Material supplied: Begin

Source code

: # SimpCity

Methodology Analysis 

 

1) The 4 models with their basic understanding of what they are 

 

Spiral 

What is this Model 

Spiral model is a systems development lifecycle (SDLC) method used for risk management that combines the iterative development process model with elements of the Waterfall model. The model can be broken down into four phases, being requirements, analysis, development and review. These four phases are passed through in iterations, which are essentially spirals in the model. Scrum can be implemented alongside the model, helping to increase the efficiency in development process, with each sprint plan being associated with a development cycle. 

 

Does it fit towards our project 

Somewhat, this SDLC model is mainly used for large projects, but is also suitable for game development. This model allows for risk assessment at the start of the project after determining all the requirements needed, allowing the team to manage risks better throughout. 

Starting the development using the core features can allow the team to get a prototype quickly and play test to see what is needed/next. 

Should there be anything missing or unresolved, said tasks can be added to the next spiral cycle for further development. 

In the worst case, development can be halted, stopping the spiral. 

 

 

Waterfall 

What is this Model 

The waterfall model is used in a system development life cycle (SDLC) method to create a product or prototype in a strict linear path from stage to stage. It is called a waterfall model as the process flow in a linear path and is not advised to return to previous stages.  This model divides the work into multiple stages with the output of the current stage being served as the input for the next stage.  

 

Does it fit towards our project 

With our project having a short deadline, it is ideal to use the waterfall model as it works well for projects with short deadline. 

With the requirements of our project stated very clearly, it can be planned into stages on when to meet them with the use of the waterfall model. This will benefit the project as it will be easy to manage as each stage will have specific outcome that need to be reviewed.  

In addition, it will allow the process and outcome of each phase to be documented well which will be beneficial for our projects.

Material supplied: End

§ Exercise requirements:
List every line in the items above that contains the word "outcome", matching case exactly.

§ Written answer:
With the requirements of our project stated very clearly, it can be planned into stages on when to meet them with the use of the waterfall model. This will benefit the project as it will be easy to manage as each stage will have specific outcome that need to be reviewed.  
In addition, it will allow the process and outcome of each phase to be documented well which will be beneficial for our projects.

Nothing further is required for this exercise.